## Data for review
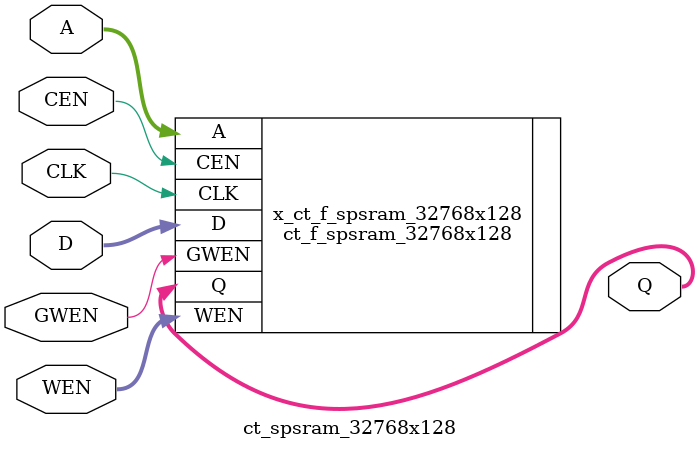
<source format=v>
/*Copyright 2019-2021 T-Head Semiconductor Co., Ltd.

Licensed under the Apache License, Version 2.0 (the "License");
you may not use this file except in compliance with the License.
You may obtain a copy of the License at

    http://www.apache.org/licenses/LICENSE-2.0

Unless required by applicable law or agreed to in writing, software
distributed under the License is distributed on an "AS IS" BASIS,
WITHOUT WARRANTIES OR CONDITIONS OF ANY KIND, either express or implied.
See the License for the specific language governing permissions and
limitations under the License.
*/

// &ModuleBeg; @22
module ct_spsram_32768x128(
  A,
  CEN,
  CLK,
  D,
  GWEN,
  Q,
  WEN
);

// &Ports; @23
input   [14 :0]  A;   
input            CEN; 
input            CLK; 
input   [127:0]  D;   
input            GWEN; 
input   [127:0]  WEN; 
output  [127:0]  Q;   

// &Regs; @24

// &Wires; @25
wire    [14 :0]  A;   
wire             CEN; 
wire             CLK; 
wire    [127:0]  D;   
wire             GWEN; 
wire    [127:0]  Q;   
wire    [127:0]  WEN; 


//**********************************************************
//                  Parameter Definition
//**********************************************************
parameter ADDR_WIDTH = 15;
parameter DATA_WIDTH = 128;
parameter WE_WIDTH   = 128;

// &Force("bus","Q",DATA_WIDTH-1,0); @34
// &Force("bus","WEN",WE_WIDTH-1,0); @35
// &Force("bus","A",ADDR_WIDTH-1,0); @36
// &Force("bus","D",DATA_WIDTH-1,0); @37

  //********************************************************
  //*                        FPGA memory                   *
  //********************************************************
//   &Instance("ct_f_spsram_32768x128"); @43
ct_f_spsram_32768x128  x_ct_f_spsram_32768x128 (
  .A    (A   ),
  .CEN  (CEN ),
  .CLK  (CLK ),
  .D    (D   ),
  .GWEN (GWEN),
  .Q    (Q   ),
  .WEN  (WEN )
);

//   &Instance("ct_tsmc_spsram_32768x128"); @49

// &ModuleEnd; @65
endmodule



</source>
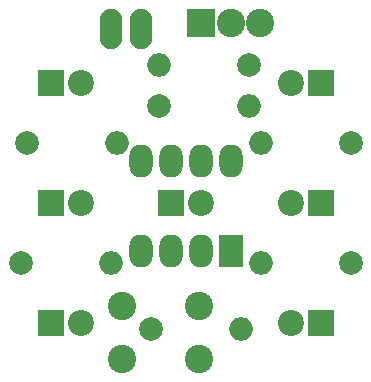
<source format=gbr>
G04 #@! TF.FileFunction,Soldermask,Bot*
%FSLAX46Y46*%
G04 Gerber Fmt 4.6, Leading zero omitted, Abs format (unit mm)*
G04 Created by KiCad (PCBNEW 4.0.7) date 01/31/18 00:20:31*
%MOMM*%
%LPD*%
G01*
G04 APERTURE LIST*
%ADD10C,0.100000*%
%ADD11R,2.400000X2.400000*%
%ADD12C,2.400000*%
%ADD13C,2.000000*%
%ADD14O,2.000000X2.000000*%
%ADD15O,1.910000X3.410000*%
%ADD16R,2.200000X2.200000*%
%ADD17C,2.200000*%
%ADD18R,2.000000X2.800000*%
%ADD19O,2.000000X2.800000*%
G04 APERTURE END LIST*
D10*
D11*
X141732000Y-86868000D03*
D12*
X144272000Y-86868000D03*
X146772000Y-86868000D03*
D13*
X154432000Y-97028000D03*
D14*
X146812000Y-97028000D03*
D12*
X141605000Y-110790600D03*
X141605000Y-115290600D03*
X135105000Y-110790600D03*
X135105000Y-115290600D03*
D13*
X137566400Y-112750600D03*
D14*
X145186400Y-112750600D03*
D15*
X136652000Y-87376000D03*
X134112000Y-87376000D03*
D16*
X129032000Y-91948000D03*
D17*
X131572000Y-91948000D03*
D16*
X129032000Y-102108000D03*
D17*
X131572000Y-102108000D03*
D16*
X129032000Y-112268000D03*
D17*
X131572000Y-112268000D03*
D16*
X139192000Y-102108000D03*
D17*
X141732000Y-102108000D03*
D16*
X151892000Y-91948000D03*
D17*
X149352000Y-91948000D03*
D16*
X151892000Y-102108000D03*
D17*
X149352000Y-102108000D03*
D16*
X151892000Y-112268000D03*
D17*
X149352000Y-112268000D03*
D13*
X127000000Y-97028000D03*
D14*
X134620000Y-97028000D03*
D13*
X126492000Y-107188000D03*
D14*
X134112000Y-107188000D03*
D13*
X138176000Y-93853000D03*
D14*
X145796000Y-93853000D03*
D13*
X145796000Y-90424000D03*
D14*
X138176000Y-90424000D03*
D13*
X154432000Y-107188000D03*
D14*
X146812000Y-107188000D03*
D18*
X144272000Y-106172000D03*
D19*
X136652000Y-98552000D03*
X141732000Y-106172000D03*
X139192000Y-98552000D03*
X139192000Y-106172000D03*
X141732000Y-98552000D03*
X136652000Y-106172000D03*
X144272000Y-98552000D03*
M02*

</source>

## Exercise details
All the lines that hold the word "Force" must appear in the answer, copied from the records.

## Expected answer
// &Force("bus","Q",DATA_WIDTH-1,0); @34
// &Force("bus","WEN",WE_WIDTH-1,0); @35
// &Force("bus","A",ADDR_WIDTH-1,0); @36
// &Force("bus","D",DATA_WIDTH-1,0); @37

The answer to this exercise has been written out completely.